*Passage shown*:

Every month or so, somebody will proclaim the death of RSS and feed readers at the hands of Twitter and Facebook. Indeed, there can be little doubt that interest in feed readers like Google Reader, NetNewsWire and FeedDemon has declined rapidly over the last few years as users switched to social networks and smart aggregators to consume news (and as consumers grew frustrated with the usability issues surrounding feeds).

Feedly, however, is one service that grew out of this era and continues to thrive by making its Google Reader-based magazine-like feed reader easy to use for newbies and powerful enough for power users. The company just launched its iPad (iTunes link) and Android tablet apps, as well as an update to its iPhone app.

Just a few years ago, before Twitter and Facebook became the phenomena they are today, Google Reader and shared feeds and posts there were on top of everybody’s minds when it came to social recommendations. Without large social networks like Twitter and Facebook, we didn’t really have any other meaningful metric to gauge social interest in a story.

Feedly, which first launched as a browser plugin back in 2008, still uses Google Reader shares as a metric for gauging interest in a story and creating your personalized homepage. More importantly, though, the new version of Feedly Mobile now makes it easy to quickly search for sources you would like to subscribe to, is noticeably faster than the previous iPhone version and features a beautiful, minimalist layout. While reading articles, you can like them on Google Reader, share them on other social networks or via email or save them for later (note: the iOS and Android versions are virtually identical, but I only tested the iPad version).

Can Feedly Remain Relevant in a World of Social Recommendations?

Whether you’re already heavily invested in Google Reader or not, Feedly is definitely worth a look. In the long run, though, I’m worried if Feedly will be able to compete with services based on social recommendations from Twitter and Facebook like Flipboard and those based on smart algorithms like my6sense (also RSS-based) and Zite. For most RSS feeds today, Google Reader shares are far and in between, so to remain relevant, Feedly will have to pull in other signals for evaluating the importance of a story, too.

*Excerpted data*:
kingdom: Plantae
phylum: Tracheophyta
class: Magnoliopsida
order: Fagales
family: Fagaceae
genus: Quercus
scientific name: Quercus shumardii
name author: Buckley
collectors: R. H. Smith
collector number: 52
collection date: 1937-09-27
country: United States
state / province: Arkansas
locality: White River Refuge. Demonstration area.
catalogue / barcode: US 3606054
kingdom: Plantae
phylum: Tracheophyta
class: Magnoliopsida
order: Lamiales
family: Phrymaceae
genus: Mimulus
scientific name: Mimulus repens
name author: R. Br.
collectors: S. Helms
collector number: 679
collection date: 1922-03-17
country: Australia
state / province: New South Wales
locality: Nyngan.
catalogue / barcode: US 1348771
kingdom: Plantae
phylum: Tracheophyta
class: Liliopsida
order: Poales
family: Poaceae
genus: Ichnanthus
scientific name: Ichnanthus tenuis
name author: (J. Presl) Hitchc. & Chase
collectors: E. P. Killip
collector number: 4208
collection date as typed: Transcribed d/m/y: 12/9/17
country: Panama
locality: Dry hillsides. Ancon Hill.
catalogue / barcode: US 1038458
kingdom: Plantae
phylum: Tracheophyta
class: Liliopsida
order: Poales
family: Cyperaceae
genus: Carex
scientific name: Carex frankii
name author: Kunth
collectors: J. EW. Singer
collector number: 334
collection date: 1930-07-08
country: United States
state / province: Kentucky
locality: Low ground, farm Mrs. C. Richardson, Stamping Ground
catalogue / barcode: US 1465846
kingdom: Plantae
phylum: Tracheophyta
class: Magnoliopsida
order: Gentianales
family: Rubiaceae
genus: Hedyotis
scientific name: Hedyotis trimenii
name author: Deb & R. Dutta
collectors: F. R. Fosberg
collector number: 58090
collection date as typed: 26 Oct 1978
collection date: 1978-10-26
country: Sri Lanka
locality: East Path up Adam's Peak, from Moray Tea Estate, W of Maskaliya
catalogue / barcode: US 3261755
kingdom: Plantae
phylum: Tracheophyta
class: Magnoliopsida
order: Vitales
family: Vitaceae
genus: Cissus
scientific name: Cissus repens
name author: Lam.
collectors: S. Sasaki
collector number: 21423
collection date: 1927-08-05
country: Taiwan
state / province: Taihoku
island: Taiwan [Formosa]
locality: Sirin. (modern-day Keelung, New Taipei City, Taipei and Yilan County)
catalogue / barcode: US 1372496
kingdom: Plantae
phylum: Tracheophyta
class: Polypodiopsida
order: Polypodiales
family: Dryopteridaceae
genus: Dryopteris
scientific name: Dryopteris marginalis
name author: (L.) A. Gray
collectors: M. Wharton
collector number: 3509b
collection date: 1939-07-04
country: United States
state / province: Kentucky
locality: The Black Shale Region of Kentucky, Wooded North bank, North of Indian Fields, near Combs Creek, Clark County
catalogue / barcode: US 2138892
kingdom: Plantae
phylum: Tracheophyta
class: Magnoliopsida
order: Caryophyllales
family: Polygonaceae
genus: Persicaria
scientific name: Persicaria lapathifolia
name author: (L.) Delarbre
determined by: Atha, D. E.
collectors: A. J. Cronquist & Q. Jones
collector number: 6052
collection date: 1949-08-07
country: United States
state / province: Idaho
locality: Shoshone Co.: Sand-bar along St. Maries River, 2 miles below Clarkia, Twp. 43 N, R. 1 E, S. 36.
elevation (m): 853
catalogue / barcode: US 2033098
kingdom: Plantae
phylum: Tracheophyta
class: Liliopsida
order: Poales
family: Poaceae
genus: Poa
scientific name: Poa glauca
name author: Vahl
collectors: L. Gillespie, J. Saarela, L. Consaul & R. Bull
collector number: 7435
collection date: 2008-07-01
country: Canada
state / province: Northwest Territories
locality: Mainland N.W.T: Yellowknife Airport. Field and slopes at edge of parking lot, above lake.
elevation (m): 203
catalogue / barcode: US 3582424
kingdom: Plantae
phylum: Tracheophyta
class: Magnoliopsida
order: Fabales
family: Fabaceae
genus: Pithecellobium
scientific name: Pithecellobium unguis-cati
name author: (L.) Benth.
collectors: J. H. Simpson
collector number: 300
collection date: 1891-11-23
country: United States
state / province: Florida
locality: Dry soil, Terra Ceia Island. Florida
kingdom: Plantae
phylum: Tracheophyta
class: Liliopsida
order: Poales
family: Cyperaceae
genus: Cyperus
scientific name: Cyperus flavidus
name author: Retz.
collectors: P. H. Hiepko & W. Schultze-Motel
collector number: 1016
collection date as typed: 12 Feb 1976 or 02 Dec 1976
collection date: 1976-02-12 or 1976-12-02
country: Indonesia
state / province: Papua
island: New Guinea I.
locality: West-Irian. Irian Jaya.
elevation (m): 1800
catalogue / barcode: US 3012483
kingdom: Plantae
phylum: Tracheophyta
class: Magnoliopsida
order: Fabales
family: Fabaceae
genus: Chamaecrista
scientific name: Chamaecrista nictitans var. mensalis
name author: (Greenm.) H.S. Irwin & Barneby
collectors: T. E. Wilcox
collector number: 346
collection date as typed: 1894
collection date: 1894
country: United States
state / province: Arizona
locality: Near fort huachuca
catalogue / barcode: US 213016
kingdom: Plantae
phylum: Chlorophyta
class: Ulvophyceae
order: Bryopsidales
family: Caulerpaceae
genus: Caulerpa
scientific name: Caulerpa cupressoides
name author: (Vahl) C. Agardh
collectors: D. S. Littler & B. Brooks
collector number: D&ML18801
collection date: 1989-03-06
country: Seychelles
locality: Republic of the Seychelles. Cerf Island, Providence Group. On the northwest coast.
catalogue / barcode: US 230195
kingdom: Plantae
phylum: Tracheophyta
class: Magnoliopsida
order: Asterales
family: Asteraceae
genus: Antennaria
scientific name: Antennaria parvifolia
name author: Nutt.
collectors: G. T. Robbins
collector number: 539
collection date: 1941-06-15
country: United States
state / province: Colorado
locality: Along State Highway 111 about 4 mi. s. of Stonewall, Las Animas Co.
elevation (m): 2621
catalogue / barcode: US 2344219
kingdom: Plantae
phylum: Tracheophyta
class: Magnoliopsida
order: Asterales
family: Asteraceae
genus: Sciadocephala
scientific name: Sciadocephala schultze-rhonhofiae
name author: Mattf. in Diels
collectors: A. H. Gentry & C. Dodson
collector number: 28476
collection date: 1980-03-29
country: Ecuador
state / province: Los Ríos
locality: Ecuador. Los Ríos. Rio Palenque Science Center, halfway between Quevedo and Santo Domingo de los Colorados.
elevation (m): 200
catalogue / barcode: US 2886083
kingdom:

*Exercises*:
• A. According to the Feedly article, in what year did Feedly first launch as a browser plugin?
• B. Set down everything in the Feedly article from "Whether you’re already" down to "a story, too.".
• C. Render this sentence from the Feedly article in Spanish: "Whether you’re already heavily invested in Google Reader or not, Feedly is definitely worth a look."

*Solutions below*:
• A. 2008

• B.
Whether you’re already heavily invested in Google Reader or not, Feedly is definitely worth a look. In the long run, though, I’m worried if Feedly will be able to compete with services based on social recommendations from Twitter and Facebook like Flipboard and those based on smart algorithms like my6sense (also RSS-based) and Zite. For most RSS feeds today, Google Reader shares are far and in between, so to remain relevant, Feedly will have to pull in other signals for evaluating the importance of a story, too.

• C. Tanto si ya tienes una gran inversión en Google Reader como si no, Feedly definitivamente merece un vistazo.